Minimum Energy Efficient Standard (MEES) – A Guide for Landlords

The Minimum Energy Efficiency Standard (MEES) came into effect in England and Wales on 1st April 2018. This makes it illegal to rent either commercial or domestic premises that have an EPC rating of less than “E” unless the landlord has registered an exemption.

Around half of the UK’s commercial property is owned within investment portfolios and 20% of that falls within a “F” or “G” rating. That’s around £130 000 000 000 of property stock.

Property that currently falls below the threshold will need to be improved in order to be raised above it unless exemptions (improvements have to be “permissible”, “cost effective” and “appropriate”) apply.

Where exemptions will not apply portfolio owners have a choice between:

  1. Carrying out improvement works;
  2. Sale of the asset; or
  3. Development of the asset.

It’s worth making the point that carrying out energy improvement works to buildings is no bad thing in and of itself and much of the accompanying guidance to the legislation points out that the cost of works ought to be recoverable through energy savings over the short to mid-term.
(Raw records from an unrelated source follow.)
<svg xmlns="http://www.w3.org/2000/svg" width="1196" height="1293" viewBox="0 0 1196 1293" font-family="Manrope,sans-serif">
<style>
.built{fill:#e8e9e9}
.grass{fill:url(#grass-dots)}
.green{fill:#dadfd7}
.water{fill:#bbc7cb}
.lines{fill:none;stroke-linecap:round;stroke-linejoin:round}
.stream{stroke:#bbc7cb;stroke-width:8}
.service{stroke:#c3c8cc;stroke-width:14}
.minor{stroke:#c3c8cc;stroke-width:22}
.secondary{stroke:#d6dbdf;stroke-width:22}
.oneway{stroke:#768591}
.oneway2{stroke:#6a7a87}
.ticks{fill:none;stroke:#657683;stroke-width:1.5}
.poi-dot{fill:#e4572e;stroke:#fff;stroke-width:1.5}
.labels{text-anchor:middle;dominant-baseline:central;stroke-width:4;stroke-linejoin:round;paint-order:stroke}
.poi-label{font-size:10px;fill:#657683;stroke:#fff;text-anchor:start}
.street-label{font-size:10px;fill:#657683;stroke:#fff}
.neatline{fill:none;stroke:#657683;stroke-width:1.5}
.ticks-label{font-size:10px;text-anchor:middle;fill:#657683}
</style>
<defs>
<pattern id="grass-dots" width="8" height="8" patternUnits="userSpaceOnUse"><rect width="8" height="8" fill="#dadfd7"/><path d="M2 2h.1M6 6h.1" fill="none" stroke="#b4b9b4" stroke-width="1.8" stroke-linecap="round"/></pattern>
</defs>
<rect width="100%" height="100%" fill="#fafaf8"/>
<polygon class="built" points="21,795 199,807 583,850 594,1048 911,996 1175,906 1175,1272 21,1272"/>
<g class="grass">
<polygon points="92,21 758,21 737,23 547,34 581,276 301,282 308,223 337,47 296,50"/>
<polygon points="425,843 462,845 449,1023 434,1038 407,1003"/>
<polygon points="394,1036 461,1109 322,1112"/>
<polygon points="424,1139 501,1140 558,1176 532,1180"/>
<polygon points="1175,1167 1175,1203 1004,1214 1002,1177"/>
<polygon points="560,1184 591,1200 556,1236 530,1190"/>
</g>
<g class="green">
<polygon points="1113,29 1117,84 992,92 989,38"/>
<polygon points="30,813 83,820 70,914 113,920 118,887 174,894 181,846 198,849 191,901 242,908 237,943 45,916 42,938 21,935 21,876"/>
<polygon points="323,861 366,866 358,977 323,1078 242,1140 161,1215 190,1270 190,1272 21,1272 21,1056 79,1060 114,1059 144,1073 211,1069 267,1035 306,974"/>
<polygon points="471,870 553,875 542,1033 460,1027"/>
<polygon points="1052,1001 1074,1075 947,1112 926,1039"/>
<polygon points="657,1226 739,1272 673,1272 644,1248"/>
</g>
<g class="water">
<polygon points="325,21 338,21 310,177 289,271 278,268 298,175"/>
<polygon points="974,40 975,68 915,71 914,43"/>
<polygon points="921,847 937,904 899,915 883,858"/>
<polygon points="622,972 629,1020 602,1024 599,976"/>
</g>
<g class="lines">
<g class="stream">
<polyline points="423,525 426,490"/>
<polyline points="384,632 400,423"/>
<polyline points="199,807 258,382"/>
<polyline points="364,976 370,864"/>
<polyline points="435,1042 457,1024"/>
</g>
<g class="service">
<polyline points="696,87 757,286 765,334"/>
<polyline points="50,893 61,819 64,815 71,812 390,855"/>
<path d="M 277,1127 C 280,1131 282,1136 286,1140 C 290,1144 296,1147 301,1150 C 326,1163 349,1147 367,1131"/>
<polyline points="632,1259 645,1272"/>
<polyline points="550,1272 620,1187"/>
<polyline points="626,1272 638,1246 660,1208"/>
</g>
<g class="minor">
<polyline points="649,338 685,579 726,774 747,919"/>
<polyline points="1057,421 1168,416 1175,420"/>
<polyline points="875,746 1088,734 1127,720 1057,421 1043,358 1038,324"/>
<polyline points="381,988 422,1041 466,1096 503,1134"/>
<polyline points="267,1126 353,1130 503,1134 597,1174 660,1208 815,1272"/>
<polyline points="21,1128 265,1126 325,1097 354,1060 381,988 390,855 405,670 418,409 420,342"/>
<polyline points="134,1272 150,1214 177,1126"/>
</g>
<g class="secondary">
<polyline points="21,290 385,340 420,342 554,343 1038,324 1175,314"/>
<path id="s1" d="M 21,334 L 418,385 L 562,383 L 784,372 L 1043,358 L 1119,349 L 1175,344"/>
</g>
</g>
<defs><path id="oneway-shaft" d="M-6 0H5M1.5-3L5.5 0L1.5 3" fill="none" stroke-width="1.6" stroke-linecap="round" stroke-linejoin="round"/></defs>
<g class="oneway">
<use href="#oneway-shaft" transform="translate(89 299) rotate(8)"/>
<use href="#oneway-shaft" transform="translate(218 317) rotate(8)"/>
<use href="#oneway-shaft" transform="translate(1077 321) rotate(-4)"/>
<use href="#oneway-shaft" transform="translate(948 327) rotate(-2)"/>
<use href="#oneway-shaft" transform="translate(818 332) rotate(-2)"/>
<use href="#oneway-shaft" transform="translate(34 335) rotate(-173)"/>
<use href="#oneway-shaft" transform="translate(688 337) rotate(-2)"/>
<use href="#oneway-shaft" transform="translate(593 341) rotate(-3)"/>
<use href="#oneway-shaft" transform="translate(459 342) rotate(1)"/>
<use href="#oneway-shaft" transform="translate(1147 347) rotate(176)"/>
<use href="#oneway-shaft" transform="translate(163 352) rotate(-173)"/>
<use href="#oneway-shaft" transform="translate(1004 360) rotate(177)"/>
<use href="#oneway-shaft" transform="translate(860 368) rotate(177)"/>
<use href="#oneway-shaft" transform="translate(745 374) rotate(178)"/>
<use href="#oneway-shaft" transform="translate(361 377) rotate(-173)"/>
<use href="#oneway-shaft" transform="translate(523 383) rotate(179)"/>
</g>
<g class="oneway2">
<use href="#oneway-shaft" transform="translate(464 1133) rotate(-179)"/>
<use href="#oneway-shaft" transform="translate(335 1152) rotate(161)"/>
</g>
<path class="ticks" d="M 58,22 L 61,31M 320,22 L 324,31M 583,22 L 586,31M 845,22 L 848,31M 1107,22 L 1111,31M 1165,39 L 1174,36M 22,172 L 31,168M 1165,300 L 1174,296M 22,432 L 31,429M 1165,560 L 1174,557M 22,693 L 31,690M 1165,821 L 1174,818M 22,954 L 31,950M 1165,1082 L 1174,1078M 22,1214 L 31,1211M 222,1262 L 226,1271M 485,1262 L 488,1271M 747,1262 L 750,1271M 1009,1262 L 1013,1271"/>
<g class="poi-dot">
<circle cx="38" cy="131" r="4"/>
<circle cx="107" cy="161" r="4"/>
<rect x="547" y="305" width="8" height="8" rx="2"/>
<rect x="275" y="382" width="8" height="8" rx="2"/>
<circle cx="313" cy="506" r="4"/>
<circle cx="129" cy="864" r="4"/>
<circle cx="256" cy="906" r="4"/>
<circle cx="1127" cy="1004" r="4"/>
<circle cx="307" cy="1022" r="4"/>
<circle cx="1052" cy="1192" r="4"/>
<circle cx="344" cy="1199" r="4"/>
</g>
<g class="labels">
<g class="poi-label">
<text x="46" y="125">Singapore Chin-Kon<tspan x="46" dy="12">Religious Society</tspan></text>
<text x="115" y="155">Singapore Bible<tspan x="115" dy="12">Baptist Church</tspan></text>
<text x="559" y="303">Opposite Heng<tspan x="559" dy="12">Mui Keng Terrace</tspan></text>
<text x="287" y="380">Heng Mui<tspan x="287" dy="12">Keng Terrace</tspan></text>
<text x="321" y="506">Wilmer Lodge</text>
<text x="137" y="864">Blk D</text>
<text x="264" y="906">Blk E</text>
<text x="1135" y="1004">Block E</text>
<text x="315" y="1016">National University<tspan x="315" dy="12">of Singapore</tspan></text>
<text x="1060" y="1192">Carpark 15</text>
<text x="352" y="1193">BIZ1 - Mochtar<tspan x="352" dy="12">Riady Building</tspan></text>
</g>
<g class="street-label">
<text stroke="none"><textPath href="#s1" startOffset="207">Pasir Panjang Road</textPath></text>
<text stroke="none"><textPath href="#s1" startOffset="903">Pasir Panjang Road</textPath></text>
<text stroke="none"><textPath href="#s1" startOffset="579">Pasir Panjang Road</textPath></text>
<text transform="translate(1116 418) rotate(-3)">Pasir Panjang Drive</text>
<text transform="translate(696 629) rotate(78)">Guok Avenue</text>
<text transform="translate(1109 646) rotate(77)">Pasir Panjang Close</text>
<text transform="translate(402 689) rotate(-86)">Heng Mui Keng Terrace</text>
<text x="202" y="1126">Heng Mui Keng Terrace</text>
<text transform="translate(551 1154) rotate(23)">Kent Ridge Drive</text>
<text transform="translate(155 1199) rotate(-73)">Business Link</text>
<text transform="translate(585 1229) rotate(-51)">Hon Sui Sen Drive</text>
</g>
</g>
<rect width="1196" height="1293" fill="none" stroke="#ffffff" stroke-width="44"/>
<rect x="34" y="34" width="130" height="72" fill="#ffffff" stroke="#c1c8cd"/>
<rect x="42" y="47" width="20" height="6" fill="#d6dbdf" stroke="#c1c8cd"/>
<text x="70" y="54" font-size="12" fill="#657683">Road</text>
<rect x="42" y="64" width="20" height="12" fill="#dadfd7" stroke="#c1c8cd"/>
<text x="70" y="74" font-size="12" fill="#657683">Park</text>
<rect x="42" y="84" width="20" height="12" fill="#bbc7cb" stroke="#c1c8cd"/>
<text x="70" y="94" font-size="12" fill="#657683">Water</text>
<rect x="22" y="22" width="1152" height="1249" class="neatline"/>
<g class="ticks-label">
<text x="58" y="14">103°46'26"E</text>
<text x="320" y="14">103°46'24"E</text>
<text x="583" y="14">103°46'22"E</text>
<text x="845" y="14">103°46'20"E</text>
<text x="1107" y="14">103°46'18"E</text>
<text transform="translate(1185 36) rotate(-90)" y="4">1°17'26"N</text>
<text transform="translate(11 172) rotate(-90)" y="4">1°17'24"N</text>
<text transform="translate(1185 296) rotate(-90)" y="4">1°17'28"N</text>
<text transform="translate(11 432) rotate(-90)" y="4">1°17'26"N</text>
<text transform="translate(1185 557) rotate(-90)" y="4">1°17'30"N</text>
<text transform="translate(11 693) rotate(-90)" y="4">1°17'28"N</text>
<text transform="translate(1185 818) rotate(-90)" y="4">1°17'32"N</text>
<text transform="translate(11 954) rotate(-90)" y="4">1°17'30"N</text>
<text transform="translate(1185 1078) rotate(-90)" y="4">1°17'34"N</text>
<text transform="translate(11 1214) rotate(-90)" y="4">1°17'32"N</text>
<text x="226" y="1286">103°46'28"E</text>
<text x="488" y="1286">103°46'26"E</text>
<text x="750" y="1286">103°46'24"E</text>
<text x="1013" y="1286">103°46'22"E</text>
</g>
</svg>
They would, though, represent a capital outlay that not all portfolio owners would be happy to incur and the savings may not automatically find their way back the landlord, depending on how any lease is structured.
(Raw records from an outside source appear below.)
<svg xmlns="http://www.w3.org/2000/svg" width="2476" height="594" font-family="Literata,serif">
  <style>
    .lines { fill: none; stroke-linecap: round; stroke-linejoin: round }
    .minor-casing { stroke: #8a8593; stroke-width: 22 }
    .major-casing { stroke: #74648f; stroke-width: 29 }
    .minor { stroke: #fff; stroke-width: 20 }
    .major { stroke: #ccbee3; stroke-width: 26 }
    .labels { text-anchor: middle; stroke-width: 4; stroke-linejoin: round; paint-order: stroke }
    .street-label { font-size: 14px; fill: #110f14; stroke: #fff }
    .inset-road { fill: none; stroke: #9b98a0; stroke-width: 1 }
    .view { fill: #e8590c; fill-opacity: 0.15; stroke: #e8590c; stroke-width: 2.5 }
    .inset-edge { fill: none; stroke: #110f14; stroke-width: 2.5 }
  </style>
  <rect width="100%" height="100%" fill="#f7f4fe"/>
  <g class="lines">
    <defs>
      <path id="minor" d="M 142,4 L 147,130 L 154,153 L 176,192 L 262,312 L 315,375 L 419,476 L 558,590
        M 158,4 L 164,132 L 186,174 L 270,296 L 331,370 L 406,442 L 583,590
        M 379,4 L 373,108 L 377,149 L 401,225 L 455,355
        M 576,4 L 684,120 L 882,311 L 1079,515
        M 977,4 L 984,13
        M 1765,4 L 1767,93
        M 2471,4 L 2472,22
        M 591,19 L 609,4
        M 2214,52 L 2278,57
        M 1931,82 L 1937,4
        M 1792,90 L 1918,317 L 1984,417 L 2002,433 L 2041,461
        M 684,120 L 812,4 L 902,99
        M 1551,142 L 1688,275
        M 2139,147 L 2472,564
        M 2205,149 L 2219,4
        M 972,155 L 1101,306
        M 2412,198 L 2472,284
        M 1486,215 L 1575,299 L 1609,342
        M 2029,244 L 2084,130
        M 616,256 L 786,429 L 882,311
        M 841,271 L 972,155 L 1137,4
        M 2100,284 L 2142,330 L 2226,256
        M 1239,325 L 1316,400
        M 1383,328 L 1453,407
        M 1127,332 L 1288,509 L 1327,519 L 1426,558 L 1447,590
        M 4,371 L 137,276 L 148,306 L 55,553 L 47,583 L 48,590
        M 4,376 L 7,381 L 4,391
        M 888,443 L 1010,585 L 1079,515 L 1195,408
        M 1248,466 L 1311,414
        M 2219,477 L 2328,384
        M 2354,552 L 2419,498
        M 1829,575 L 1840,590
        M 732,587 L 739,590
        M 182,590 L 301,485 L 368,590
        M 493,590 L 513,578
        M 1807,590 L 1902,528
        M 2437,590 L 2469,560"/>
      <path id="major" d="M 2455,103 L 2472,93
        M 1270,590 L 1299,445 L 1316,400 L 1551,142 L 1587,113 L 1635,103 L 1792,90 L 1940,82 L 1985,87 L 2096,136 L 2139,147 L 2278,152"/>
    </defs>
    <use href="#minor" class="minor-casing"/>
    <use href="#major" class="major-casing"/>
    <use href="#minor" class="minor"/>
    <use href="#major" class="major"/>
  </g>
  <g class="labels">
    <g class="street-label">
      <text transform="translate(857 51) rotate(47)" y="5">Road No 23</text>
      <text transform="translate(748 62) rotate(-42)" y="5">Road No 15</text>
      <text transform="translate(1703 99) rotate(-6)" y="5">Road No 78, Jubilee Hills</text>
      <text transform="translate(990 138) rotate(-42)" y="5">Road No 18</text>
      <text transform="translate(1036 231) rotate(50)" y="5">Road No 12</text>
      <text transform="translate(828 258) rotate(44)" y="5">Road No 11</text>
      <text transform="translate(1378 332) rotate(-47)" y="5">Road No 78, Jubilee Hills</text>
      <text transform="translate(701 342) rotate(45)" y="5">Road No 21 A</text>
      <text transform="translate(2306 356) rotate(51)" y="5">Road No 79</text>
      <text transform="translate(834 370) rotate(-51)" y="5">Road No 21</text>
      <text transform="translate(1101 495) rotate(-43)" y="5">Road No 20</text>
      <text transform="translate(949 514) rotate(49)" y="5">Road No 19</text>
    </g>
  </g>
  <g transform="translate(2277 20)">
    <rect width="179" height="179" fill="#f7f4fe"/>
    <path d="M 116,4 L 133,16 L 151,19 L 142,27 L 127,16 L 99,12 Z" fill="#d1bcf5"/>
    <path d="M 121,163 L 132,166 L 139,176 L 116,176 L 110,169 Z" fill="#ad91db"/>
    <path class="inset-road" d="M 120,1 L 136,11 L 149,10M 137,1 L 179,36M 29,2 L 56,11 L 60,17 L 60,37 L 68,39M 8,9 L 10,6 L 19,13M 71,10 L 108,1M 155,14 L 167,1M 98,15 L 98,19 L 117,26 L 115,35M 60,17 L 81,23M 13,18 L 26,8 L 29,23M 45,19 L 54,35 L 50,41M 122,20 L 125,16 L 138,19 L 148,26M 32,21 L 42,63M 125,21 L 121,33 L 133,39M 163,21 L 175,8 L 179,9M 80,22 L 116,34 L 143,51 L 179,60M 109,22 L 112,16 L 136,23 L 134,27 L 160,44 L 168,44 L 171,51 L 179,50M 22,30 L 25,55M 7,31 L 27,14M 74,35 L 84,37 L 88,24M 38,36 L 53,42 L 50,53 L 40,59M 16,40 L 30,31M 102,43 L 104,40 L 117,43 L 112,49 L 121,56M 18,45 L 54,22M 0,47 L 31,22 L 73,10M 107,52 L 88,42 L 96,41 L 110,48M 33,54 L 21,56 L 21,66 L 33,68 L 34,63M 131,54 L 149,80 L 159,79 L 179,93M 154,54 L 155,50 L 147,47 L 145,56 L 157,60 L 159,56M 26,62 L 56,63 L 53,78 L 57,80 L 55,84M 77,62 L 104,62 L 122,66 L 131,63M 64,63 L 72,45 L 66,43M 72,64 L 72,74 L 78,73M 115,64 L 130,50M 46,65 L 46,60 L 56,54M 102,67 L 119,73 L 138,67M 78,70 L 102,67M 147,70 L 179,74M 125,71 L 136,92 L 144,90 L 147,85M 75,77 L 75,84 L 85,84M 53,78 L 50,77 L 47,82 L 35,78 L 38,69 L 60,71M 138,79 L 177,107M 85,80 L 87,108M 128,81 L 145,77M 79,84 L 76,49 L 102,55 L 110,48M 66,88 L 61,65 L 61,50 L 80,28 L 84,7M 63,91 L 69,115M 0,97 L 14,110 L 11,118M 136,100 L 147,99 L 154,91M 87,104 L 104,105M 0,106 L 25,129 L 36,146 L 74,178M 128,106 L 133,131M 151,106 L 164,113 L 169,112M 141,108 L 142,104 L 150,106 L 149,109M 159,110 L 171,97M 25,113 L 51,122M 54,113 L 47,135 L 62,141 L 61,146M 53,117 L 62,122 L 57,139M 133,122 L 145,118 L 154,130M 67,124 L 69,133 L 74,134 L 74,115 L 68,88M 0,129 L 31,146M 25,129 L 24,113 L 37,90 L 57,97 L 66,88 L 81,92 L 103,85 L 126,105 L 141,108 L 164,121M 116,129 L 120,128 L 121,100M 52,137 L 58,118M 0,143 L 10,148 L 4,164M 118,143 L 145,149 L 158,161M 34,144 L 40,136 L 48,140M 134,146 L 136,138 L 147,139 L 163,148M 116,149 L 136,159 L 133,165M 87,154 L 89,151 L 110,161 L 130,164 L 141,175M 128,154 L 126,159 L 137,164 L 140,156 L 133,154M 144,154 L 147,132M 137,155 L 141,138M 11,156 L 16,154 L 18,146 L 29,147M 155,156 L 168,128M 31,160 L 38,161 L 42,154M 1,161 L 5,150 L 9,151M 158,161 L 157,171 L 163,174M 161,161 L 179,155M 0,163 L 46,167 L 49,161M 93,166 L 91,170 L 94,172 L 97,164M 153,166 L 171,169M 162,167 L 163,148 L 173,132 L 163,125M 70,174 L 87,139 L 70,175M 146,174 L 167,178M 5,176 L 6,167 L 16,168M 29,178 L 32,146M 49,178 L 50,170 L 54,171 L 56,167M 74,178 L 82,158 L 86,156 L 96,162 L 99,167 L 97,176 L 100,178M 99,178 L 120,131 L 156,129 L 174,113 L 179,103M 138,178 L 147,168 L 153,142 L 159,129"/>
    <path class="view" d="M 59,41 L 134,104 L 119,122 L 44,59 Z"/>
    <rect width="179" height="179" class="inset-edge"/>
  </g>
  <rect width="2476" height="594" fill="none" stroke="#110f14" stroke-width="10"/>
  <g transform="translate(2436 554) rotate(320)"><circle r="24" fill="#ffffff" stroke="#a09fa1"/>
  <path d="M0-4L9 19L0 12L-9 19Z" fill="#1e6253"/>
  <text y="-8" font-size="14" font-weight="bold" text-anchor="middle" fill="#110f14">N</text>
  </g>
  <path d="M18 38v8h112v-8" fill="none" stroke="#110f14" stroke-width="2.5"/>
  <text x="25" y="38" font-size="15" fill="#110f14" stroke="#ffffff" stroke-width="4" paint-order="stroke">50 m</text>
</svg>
There are other more subtle dangers that need to be borne in mind in the context of the MEES:

  1. In 2023 it will become illegal to continue to rent commercial property that falls below the standard (unless an exemption applies). It’s difficult to see at this point how this will be policed but, clearly, investors need to be analysing their portfolios to see how this is likely to impact upon them.
  2. This impact of MEES is likely to be felt when negotiating with tenants, particularly at lease renewal where leases are protected by the Landlord and Tenant Act 1954 and also where sub letting occurs during a lease term.
  3. There is a possibility that the threshold may be increased to “E” in the relative short term. Were this done this would pull a further 17% of the UK’s commercial investment stock below the threshold, although it’s far from clear what appetite the government may have to press ahead with this in a post Brexit landscape.
  4. There is also a perception that pre-2012 EPCs may have been assessed against a weaker set of criteria than more recent surveys and so landlords would be well advised to have any pre-2012 EPCs re-assessed.

We are recommending to our investor clients the following course of action:

  1. A review of all existing EPCs within portfolios to identify:
    • properties that fall below the threshold;
    • pre-2012 surveys; and
    • properties that might fall below a raised threshold.
  2. An analysis of whether exemptions on effected properties can be claimed.
  3. An analysis of occupational leases to map:
    • Possible points at which any MEES issue might be triggered or else raised. For example, break dates, lease expiry dated, rent review dates and points of possible sub-letting.
    • A further analysis of occupational leases to determine whether the cost of improvement works can be recovered from tenants, whether there are any barriers to gaining physical access to carry out any improvement works and whether a tenant can be prevented from triggering the requirement for an EPC.
  4. The establishment of a risk mitigation strategy that can be implemented in the run in to 2023.